Correction: $17M FalconX Transfer Was Mislabeled as Alameda by Nansen and Etherscan

InfoNesia.xyz – Editor’s note: An earlier version of this story incorrectly reported that Alameda Research had moved funds. The wallet in question was incorrectly labelled by Nansen and Etherscan. We regret the error.

A $17 million USDC transfer Friday afternoon from wallets labeled by blockchain researcher Nansen as belonging to Alameda Research triggered alarms in light of recent “unauthorized” transfers of FTX and Alameda funds amid the bankruptcy of Sam Bankman-Fried’s empire. But the wallet labeled as Alameda belongs to institutional crypto exchange FalconX, and was mislabeled as belonging to Alameda by both Nansen and Etherscan.

A person familiar with FalconX told Decrypt that the wallet, labeled as “Alameda Research 18” by Etherscan and “Alameda Research: Wallet” by Nansen, actually belongs to FalconX.

The source said that the first wallet, labeled as Alameda Counterparty: 0xe31 by blockchain analytics firm Nansen, is a FalconX client that’s not related to Alameda Research or FTX. That wallet sent $17 million USD Coin (USDC) to one of FalconX’s wallets (0x600), which was misattributed to Alameda Research on Etherscan and Nansen.
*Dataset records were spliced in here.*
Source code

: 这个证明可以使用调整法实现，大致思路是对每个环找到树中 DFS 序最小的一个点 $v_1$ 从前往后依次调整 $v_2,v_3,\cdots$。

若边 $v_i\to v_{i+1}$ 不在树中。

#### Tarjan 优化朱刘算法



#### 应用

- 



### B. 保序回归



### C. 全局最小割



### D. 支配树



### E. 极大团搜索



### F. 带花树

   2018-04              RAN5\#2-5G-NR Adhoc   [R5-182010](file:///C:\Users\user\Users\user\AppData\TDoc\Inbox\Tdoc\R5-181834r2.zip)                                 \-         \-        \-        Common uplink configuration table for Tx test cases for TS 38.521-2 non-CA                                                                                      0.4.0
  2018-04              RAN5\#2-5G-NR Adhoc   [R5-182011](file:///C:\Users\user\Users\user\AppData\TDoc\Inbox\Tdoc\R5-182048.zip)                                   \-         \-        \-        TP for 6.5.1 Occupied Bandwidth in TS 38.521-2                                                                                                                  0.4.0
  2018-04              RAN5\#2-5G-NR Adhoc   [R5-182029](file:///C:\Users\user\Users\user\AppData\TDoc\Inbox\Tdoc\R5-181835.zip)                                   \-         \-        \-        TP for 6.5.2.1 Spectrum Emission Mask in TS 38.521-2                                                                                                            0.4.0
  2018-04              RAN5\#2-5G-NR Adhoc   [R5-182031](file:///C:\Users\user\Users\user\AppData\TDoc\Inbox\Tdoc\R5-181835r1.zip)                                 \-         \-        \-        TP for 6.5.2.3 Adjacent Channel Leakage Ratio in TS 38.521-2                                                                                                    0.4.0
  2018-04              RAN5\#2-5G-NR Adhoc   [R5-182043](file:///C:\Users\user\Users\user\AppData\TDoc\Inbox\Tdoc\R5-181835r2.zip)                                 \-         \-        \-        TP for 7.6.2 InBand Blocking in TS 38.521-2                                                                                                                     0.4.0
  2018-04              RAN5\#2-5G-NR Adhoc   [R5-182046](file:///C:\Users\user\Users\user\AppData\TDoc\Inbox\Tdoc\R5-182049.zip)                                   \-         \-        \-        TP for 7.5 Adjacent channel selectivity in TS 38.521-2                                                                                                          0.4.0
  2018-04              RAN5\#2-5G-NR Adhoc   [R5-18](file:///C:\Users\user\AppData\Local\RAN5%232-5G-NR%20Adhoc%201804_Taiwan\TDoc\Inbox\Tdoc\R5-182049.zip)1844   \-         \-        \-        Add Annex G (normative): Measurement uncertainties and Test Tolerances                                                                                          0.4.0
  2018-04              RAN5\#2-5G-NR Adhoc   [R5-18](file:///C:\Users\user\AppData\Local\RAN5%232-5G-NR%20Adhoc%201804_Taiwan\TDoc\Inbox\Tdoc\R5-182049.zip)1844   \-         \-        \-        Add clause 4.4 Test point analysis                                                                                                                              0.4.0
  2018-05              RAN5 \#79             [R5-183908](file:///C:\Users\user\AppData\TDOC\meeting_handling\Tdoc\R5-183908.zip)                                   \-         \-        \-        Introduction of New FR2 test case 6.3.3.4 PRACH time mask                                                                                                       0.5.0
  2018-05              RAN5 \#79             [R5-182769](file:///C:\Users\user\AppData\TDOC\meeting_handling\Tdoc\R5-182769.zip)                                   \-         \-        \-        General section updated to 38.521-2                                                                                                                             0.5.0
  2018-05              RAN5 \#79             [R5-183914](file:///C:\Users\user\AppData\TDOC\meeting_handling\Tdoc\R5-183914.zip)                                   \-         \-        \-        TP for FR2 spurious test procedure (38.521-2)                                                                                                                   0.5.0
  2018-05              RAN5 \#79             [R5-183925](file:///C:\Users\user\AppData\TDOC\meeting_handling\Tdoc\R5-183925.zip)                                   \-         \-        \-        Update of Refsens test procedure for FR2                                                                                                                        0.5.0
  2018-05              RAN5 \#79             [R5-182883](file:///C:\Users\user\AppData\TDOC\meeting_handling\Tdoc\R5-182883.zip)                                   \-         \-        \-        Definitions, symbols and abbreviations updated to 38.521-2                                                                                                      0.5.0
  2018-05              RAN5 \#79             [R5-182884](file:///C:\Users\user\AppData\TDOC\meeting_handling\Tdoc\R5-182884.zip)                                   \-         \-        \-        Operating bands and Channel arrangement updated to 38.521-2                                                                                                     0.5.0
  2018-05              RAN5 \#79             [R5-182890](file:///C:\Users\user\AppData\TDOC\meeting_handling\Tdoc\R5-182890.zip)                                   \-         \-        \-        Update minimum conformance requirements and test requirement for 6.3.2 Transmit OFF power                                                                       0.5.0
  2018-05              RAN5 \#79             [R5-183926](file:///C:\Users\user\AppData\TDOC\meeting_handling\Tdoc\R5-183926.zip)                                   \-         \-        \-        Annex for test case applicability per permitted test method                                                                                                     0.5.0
That wallet then sent the funds to another FalconX wallet.

It wouldn’t have been the first time funds moved out of Alameda or FTX wallets after the bankruptcy filing. Newly appointed FTX CEO John J Ray noted in his affidavit that, on the same day FTX filed for bankruptcy, $372 million worth of funds were moved out of its wallets in what the company says were unauthorized transactions.

Now, Ray believes at least some of those funds were transferred at the direction of Bahamian officials.

“[There is] credible evidence that the Bahamian government is responsible for directing unauthorized access to the Debtors’ systems for the purpose of obtaining digital assets of the Debtors—that took place after the commencement of these cases,” Ray wrote in the court filing.

Earlier this year, institutional crypto trading platform FalconX doubled its valuation to $8 billion after raising a $150 million Series D round of funding from GIC and B Capital. In 2021, the company raised $210 million. And so far, the company seems to be relatively unscathed by FTX’s collapse.

FalconX CEO and co-founder Raghu Yariagadda said on Twitter that FalconX has no exposure to Genesis, which itself said it has $175 million worth of funds stuck on FTX and suspended withdrawals on its platform yesterday citing “unprecendented market turmoil.”

Other on-chain data shows that Alameda has sent $3.6 million worth of Game of Gods (GOG), Covalent Query Token (CQT), ETH, Render (REN), FTX Token (FTT) and Polygon (MATIC) tokens to a multi-signature WalletSimple account over the past couple days.